#### Work instruction:
Line by line, return the listing exactly, without any of the images.
BEGIN Stored data
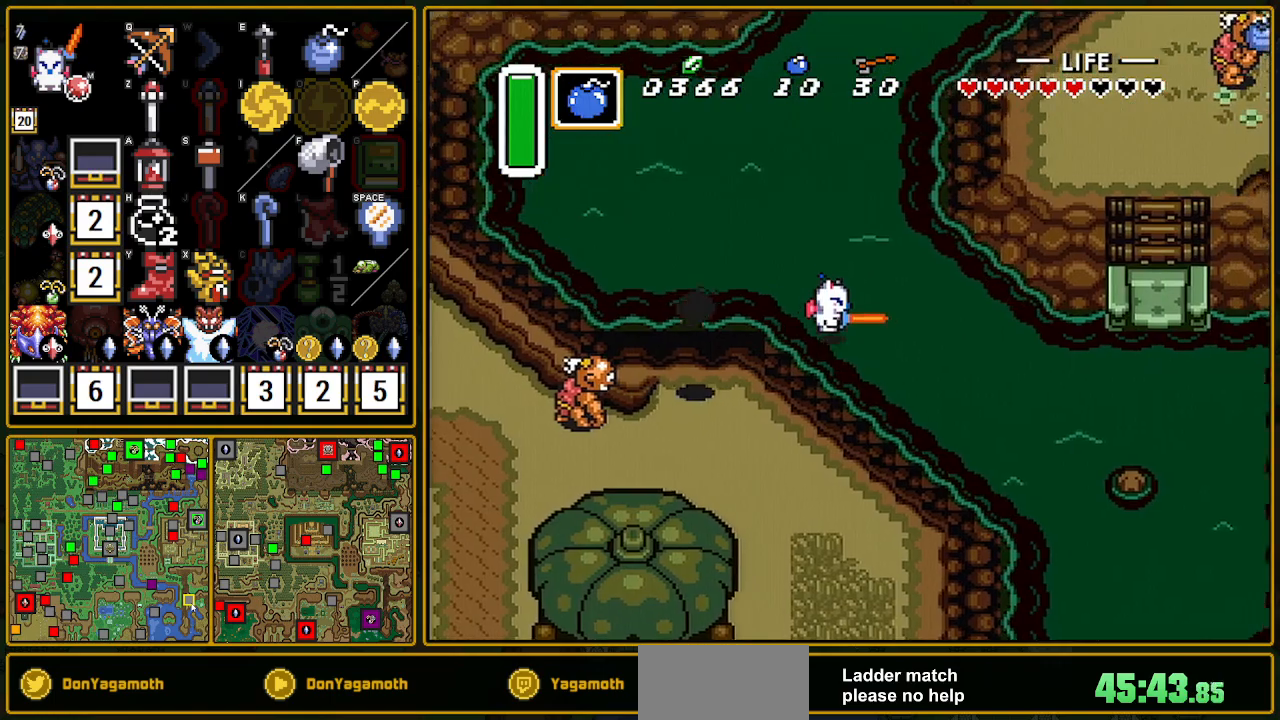
{"buttons": ["DPAD_DOWN"], "events": []}
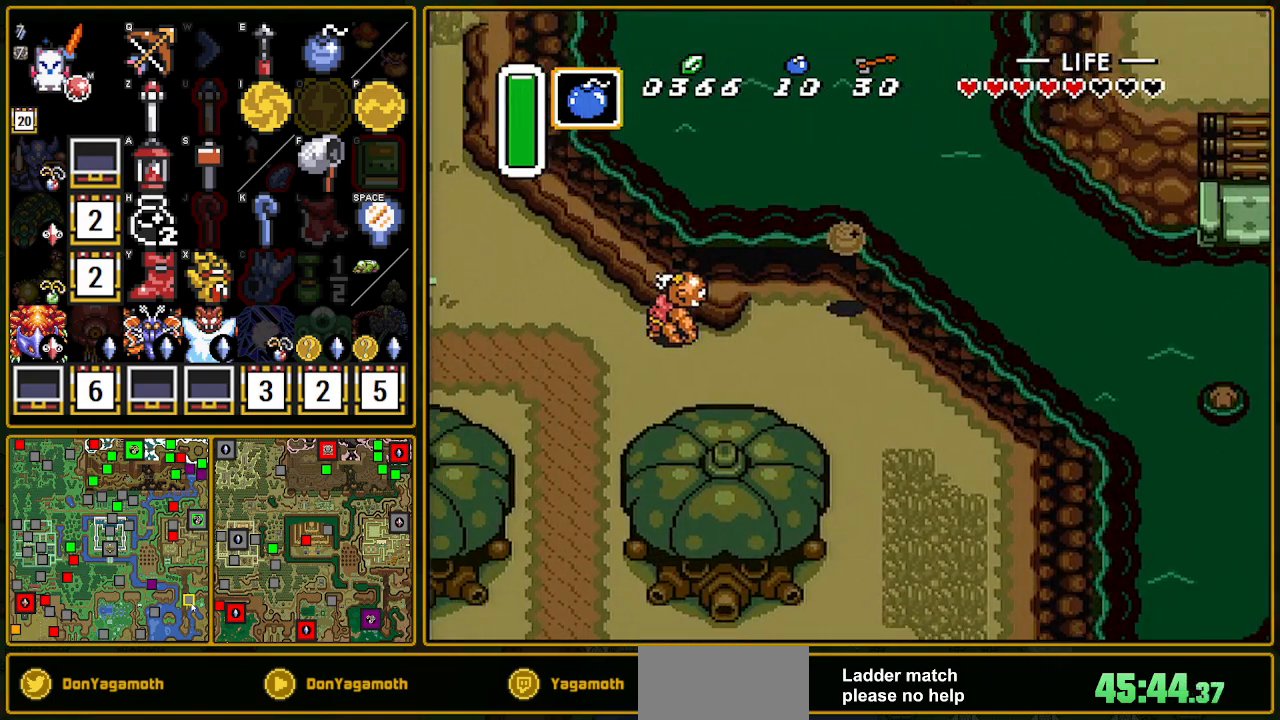
{"buttons": ["DPAD_DOWN"], "events": [[250, "DPAD_RIGHT", "down"], [450, "DPAD_RIGHT", "up"]]}
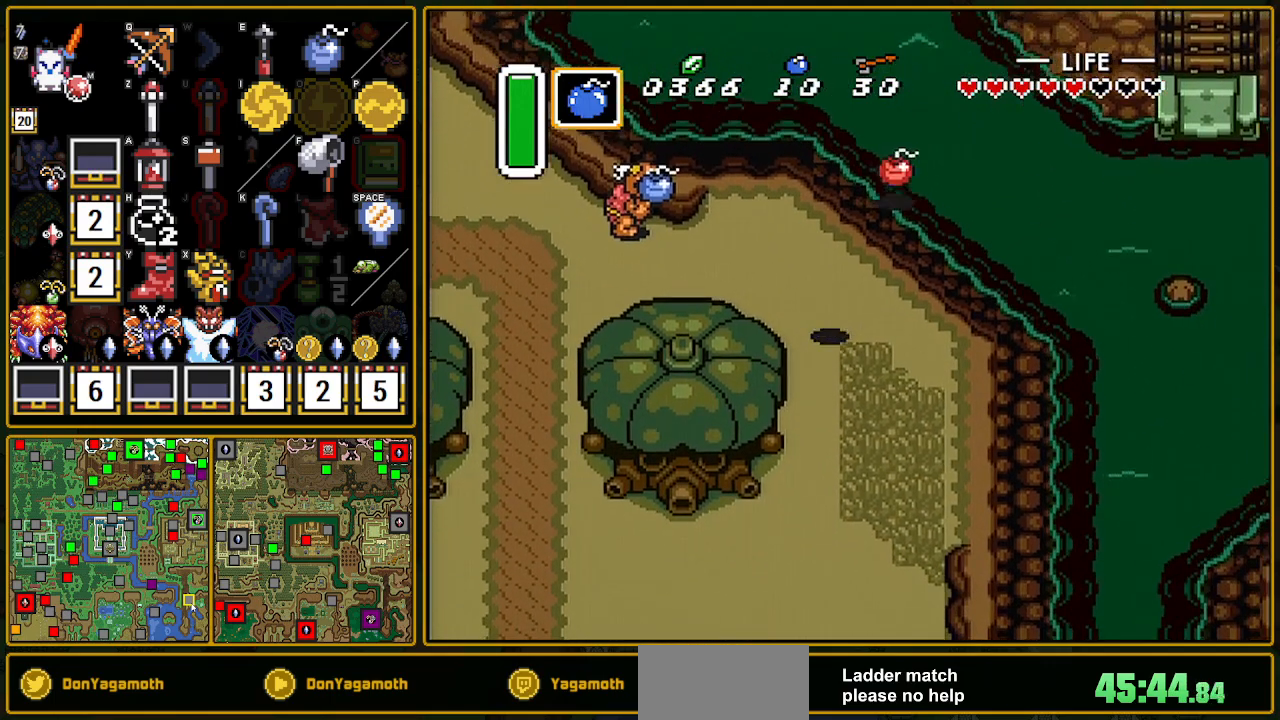
{"buttons": ["DPAD_DOWN", "DPAD_RIGHT"], "events": [[383, "DPAD_RIGHT", "down"]]}
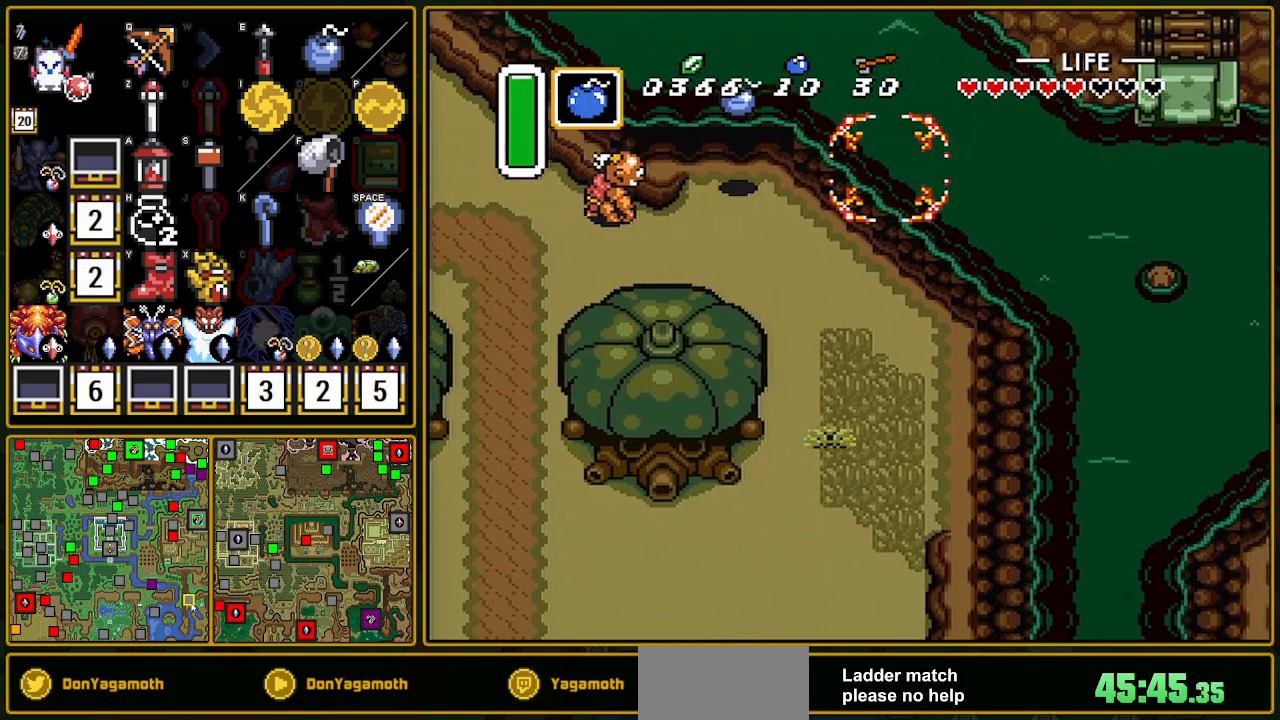
{"buttons": ["DPAD_LEFT"], "events": [[167, "DPAD_RIGHT", "up"], [317, "DPAD_LEFT", "down"], [350, "DPAD_DOWN", "up"]]}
END Stored data
#### Exercise solution:
{"buttons": ["DPAD_DOWN"], "events": []}
{"buttons": ["DPAD_DOWN"], "events": [[250, "DPAD_RIGHT", "down"], [450, "DPAD_RIGHT", "up"]]}
{"buttons": ["DPAD_DOWN", "DPAD_RIGHT"], "events": [[383, "DPAD_RIGHT", "down"]]}
{"buttons": ["DPAD_LEFT"], "events": [[167, "DPAD_RIGHT", "up"], [317, "DPAD_LEFT", "down"], [350, "DPAD_DOWN", "up"]]}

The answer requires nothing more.